前回は、『インターネット的』と『知的生産の技術』のわくわく感について書いた。今回は、それをもう少し掘り下げてみたい。

実際のところ、二冊の本の語り口はずいぶん違う。扱っているトピックスも異なるし、著者の職業も違う。読んでいる読者だって、あまり重ならないだろう。それでも、この二冊の本には交わる≪何か≫がある。

そこで提示されている≪何か≫は、時代を超えて現代でも生かせるものだ。いや、現代だからこそ生かせるのかもしれない。変化を体験しようとしている現代だからこそ、そこで語られた言葉が、力を持ちうるものになるのだ。

いささか大げさすぎるだろうか__私はそうは思わない。

二冊の本は、情報について語っている。

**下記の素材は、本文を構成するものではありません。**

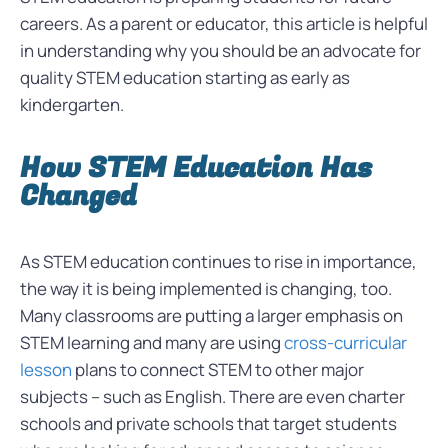
careers. As a parent or educator, this article is helpful
in understanding why you should be an advocate for
quality STEM education starting as early as
kindergarten.
How STEM Education Has
Changed
As STEM education continues to rise in importance,
the way it is being implemented is changing, too.
Many classrooms are putting a larger emphasis on
STEM learning and many are using
cross-curricular
lesson
plans to connect STEM to other major
subjects – such as English. There are even charter
schools and private schools that target students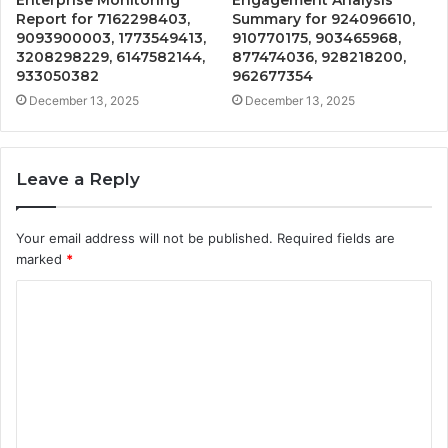
Report for 7162298403,
Summary for 924096610,
9093900003, 1773549413,
910770175, 903465968,
3208298229, 6147582144,
877474036, 928218200,
933050382
962677354
December 13, 2025
December 13, 2025
Leave a Reply
Your email address will not be published.
Required fields are
marked
*
C
o
m
m
e
n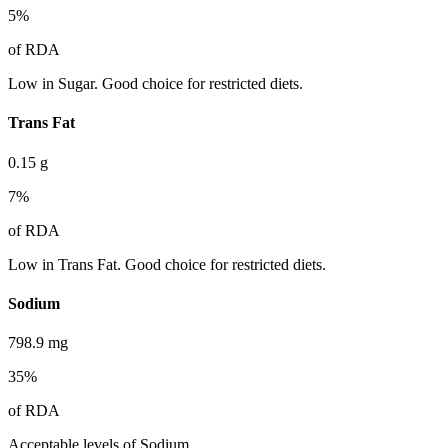
5
%
of RDA
Low in Sugar. Good choice for restricted diets.
Trans Fat
0.15
g
7
%
of RDA
Low in Trans Fat. Good choice for restricted diets.
Sodium
798.9
mg
35
%
of RDA
Acceptable levels of Sodium.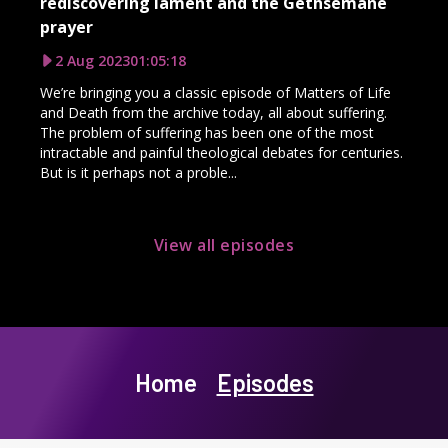
rediscovering lament and the Gethsemane
prayer
2 Aug 2023
01:05:18
We’re bringing you a classic episode of Matters of Life
and Death from the archive today, all about suffering.
The problem of suffering has been one of the most
intractable and painful theological debates for centuries.
But is it perhaps not a proble...
View all episodes
Home
Episodes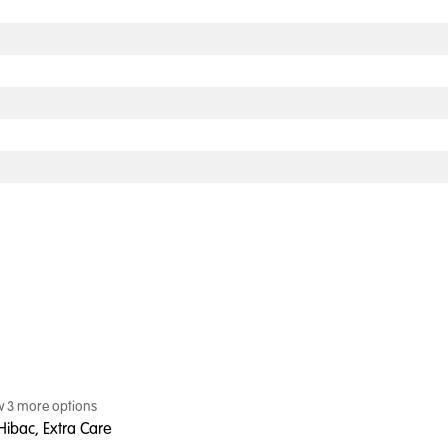
w
3
more option
s
Hibac, Extra Care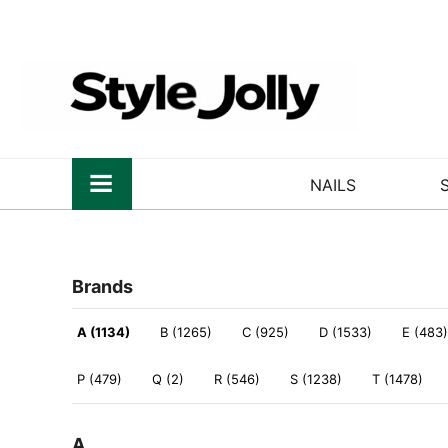
NAILS
Brands
A (1134)
B (1265)
C (925)
D (1533)
E (483)
P (479)
Q (2)
R (546)
S (1238)
T (1478)
A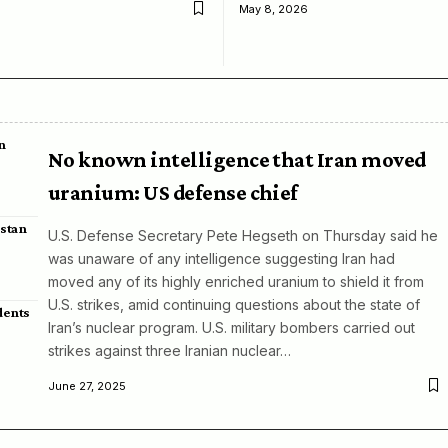
May 8, 2026
n
No known intelligence that Iran moved
uranium: US defense chief
istan
U.S. Defense Secretary Pete Hegseth on Thursday said he
was unaware of any intelligence suggesting Iran had
moved any of its highly enriched uranium to shield it from
U.S. strikes, amid continuing questions about the state of
dents
Iran’s nuclear program. U.S. military bombers carried out
strikes against three Iranian nuclear…
June 27, 2025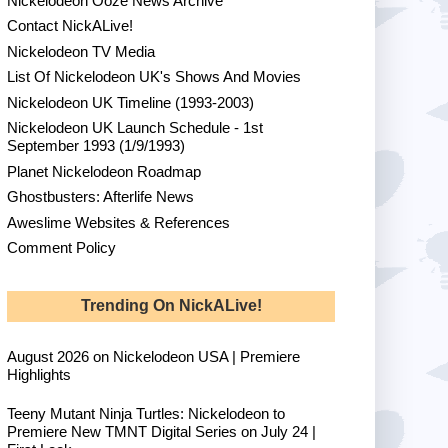
Nickelodeon Ooze News Archive
Contact NickALive!
Nickelodeon TV Media
List Of Nickelodeon UK's Shows And Movies
Nickelodeon UK Timeline (1993-2003)
Nickelodeon UK Launch Schedule - 1st
September 1993 (1/9/1993)
Planet Nickelodeon Roadmap
Ghostbusters: Afterlife News
Aweslime Websites & References
Comment Policy
Trending On NickALive!
August 2026 on Nickelodeon USA | Premiere
Highlights
Teeny Mutant Ninja Turtles: Nickelodeon to
Premiere New TMNT Digital Series on July 24 |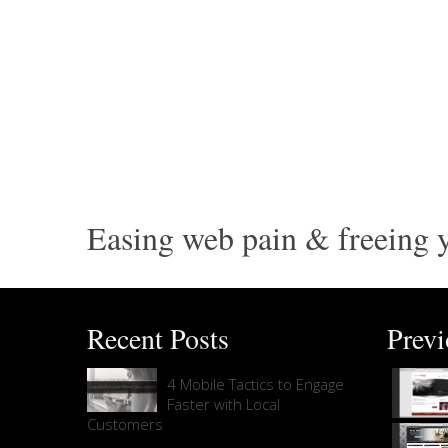
Easing web pain & freeing y
Recent Posts
Prev
4 Mobile Tactics to Engage
Faster with Local
Customers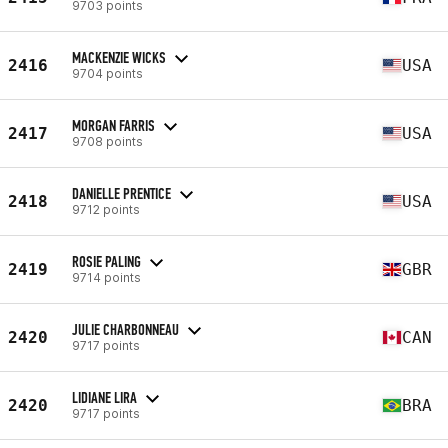
9703 points
MACKENZIE WICKS
2416
USA
9704 points
MORGAN FARRIS
2417
USA
9708 points
DANIELLE PRENTICE
2418
USA
9712 points
ROSIE PALING
2419
GBR
9714 points
JULIE CHARBONNEAU
2420
CAN
9717 points
LIDIANE LIRA
2420
BRA
9717 points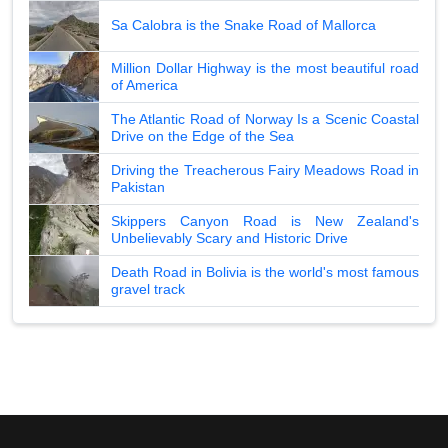
Sa Calobra is the Snake Road of Mallorca
Million Dollar Highway is the most beautiful road
of America
The Atlantic Road of Norway Is a Scenic Coastal
Drive on the Edge of the Sea
Driving the Treacherous Fairy Meadows Road in
Pakistan
Skippers Canyon Road is New Zealand's
Unbelievably Scary and Historic Drive
Death Road in Bolivia is the world's most famous
gravel track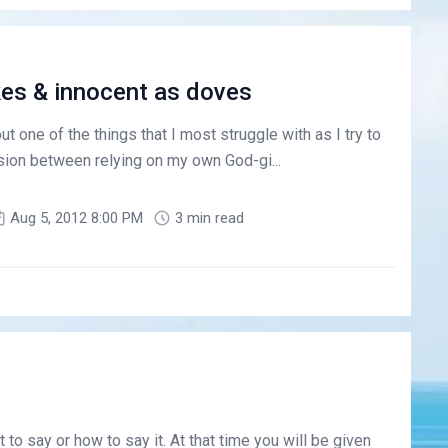
es & innocent as doves
ut one of the things that I most struggle with as I try to
sion between relying on my own God-gi...
Aug 5, 2012 8:00 PM
3 min read
to say or how to say it. At that time you will be given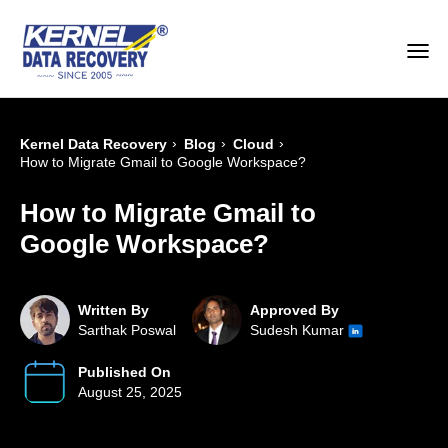
›
›
›
Kernel Data Recovery
Blog
Cloud
How to Migrate Gmail to Google Workspace?
How to Migrate Gmail to
Google Workspace?
Written By
Approved By
Sarthak Poswal
Sudesh Kumar
Published On
August 25, 2025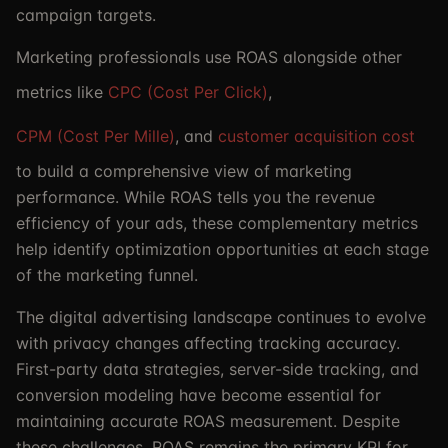
campaign targets.
Marketing professionals use ROAS alongside other
metrics like
CPC (Cost Per Click)
,
CPM (Cost Per Mille)
, and
customer acquisition cost
to build a comprehensive view of marketing
performance. While ROAS tells you the revenue
efficiency of your ads, these complementary metrics
help identify optimization opportunities at each stage
of the marketing funnel.
The digital advertising landscape continues to evolve
with privacy changes affecting tracking accuracy.
First-party data strategies, server-side tracking, and
conversion modeling have become essential for
maintaining accurate ROAS measurement. Despite
these challenges, ROAS remains the primary KPI for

情報そのものではなく、情報を取り巻くものの変化がテーマだ。情報が持つ意味をどう捉えるのか、そしてそれとどう付き合っていくのか。そんな話である。

片方では、それが実際に作用している状況が語られ、もう片方では、それを扱うための技術が取り上げられている。どちらにせよ、情報は社会を変えていく。それが両者の意見として、がっちり噛み合っているところだ。情報を取り巻くものが変化したとき、社会がこのままであるはずがない。では、何がどう変わっていくのか。

「情報が社会を変える」などと書くと、いかにもビジョナリー的な妄言に聞こえるが、別にそうしたものではない。これまでも社会は変化してきた。だからこれからも社会は変化していく。そんなごく当たり前の推論でしかない。宙に放り投げたボールは、いずれ落下し始める、ぐらいのまっとうな推論である。むしろ、社会がこのままずっと固定し続けていくと考える方が、いびつな発想だろう。

社会が変化することを前提として受け入れれば、あとはそれにどう対応するのかだ。

産業の構造が変われば、社会の構造も変化していく。農業から工業へ産業の中心が移行したとき、それに合わせて社会の構造も変化した。工業は、効率良い生産体制を必要とし、労働者の集約を求める。機械化が進めば、深夜勤務も当たり前になる。社会は、そのようにして変化を経験してきた。そして、これからも変化していくだろう。

いや、むしろもう変化の一歩目か二歩目ぐらいは踏み出しているのだ。

社会の情報化は、流行りの産業が変わる、というだけにはとどまらない。それに付随する形でライフスタイルみたいなものも変わっていく。組織の在り方も変わるだろうし、そこで働く人の生活、ひいては人生も変わっていくだろう。企業と個人の関係もこれまでと同じというわけにはいかなくなる。

結局、社会全体に変化が及ぶということだ。誰にとっても他人事ではなくなる。否応なしに、当事者として関わらざるを得なくなる。

そのような変化に、ただ流されるだけという選択もあるだろうが、ある程度は意識的に対応していくこともできるだろう。そして、そこに必要なものが技術、そう「知的生産の技術」というわけだ。

だからこそ、「インターネット的×知的生産の技術」が面白いのである。

ただし、そこには落とし穴みたいなものがある。それについては次回書いてみよう。